Sabine hatte ihren ersten Eindruck von Nowosibirsk nach der Taxifahrt zum Hotel „Kiew“ mit dem Wort „Drecksstadt“ zusammengefasst. Thomas war es müde geworden beleidigt auf ihre knappen Analysen zu reagieren und sich zum Anwalt der Russen und ihrer Städte zu machen.

„Nowosibirsk ist fast schon Sibirien.“ hatte Thomas gesagt. „Neusibirien.“

„Und warum sind dann hier nur alte Leute?“

„Sie haben die Stadt in den Fünfzigern ums Öl herumgebaut. Vor der Transsibirischen Eisenbahn gab es hier nur ein paar Hütten. Ist doch Wahnsinn. Was die hier aufgebaut haben.“

„Jetzt gibt es eben viele Hütten.“ hatte Sabine gesagt.

Thomas und Sabine hockten eng aneinandergepresst in einer dunklen Ecke des Schamanenzeltes auf einem Haufen Decken, die Farbe in der Dunkelheit nicht auszumachen, es war auch egal , nur die Feuchtigkeit am Gesäß beunruhigte Thomas. Sabines starrer Blick und ihre zusammengepressten Lippen sagten ihm das sie es auch spürte. „Es krabbelt“ flüsterte sie ohne ihn anzuschauen.

„Ein toter Bär“, flüsterte Thomas und erntete einen Klaps.

Der Schamane sprang mit einer durchgesägten Trommel umher die mit messingfarbenen Schellen behangen derart klirrte und schepperte das es in den Ohren zerrte wie in einer Disko. Dazu grunzte und ächzte er mit geschlossenen Augen – fand aber sicher die PLAY und STOP Taste eines uralten Kassettengerätes die er immer wieder im vorbeitänzeln betätigte.

„Ooooummmmmmrzzzz!“ stöhnte der Schamane.

„Flllliieeeebbbbbb!“ machte der Kassettenrekorder.

Aus dem Hintergrund des Zeltes schob sich das blasse Gesicht einer jungen Frau.

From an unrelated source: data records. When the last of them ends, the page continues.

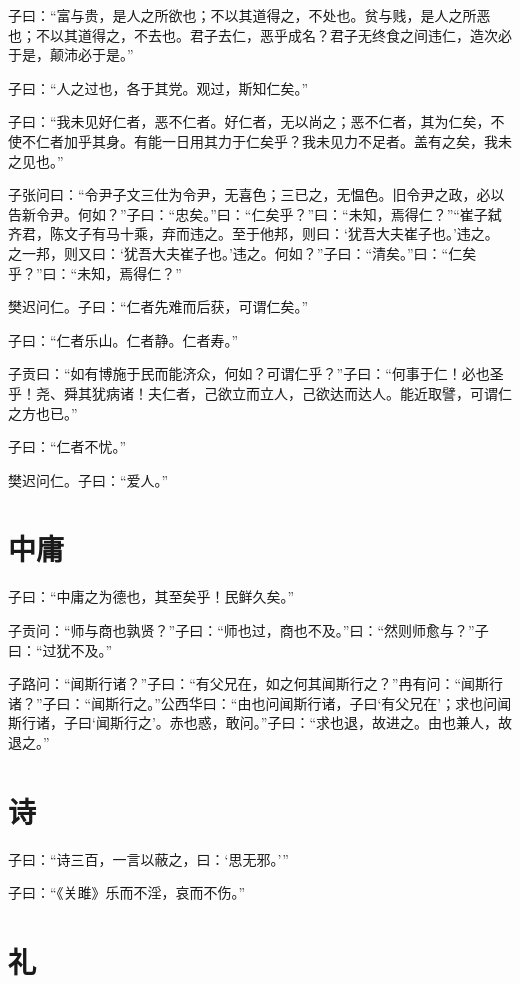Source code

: \documentclass[a5paper]{ctexbook}
\begin{document}
    子曰：“富与贵，是人之所欲也；不以其道得之，不处也。贫与贱，是人之所恶也；不以其道得之，不去也。君子去仁，恶乎成名？君子无终食之间违仁，造次必于是，颠沛必于是。”

    子曰：“人之过也，各于其党。观过，斯知仁矣。”

    子曰：“我未见好仁者，恶不仁者。好仁者，无以尚之；恶不仁者，其为仁矣，不使不仁者加乎其身。有能一日用其力于仁矣乎？我未见力不足者。盖有之矣，我未之见也。”

    子张问曰：“令尹子文三仕为令尹，无喜色；三已之，无愠色。旧令尹之政，必以告新令尹。何如？”子曰：“忠矣。”曰：“仁矣乎？”曰：“未知，焉得仁？”“崔子弑齐君，陈文子有马十乘，弃而违之。至于他邦，则曰：‘犹吾大夫崔子也。’违之。之一邦，则又曰：‘犹吾大夫崔子也。’违之。何如？”子曰：“清矣。”曰：“仁矣乎？”曰：“未知，焉得仁？”

    樊迟问仁。子曰：“仁者先难而后获，可谓仁矣。”

    子曰：“仁者乐山。仁者静。仁者寿。”

    子贡曰：“如有博施于民而能济众，何如？可谓仁乎？”子曰：“何事于仁！必也圣乎！尧、舜其犹病诸！夫仁者，己欲立而立人，己欲达而达人。能近取譬，可谓仁之方也已。”

    子曰：“仁者不忧。”

    樊迟问仁。子曰：“爱人。”

    \chapter{中庸}

    子曰：“中庸之为德也，其至矣乎！民鲜久矣。”

    子贡问：“师与商也孰贤？”子曰：“师也过，商也不及。”曰：“然则师愈与？”子曰：“过犹不及。”

    子路问：“闻斯行诸？”子曰：“有父兄在，如之何其闻斯行之？”冉有问：“闻斯行诸？”子曰：“闻斯行之。”公西华曰：“由也问闻斯行诸，子曰‘有父兄在’；求也问闻斯行诸，子曰‘闻斯行之’。赤也惑，敢问。”子曰：“求也退，故进之。由也兼人，故退之。”

    \chapter{诗}

    子曰：“诗三百，一言以蔽之，曰：‘思无邪。’”

    子曰：“《关雎》乐而不淫，哀而不伤。”

    \chapter{礼}
\end{document}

„Willkommen zu Zeremonie Original von alte Volk der Ewenken. Ist Zeremonie vertreiben böse Geister von Hast und Ungeduld Jäger machen um Jäger zu machen bereit für Jagd auf Rentier, Fisch und Bär. Ewenken glauben das unruhige Herz machen auch unruhig Rentier Fisch und Bär so das fliehen und keine Erfolg für Jäger.“

„Interessant.“ sagte Thomas.

Sabine verdrehte die Augen.

„Schamane Achio Uranzew von Familie Golobodkin hat überkommen sein Wissen von Großvater Schamane Pjotr Iljitsch Uranzew Golobodkin, der bekommen sein Wissen über Zauber von seine Vater, so wird von Generation zu Generation übergeben uralte Wissen von Zeremonie.“

„Offenbar hat er aber nicht alles richtig verstanden,“ flüsterte Sabine.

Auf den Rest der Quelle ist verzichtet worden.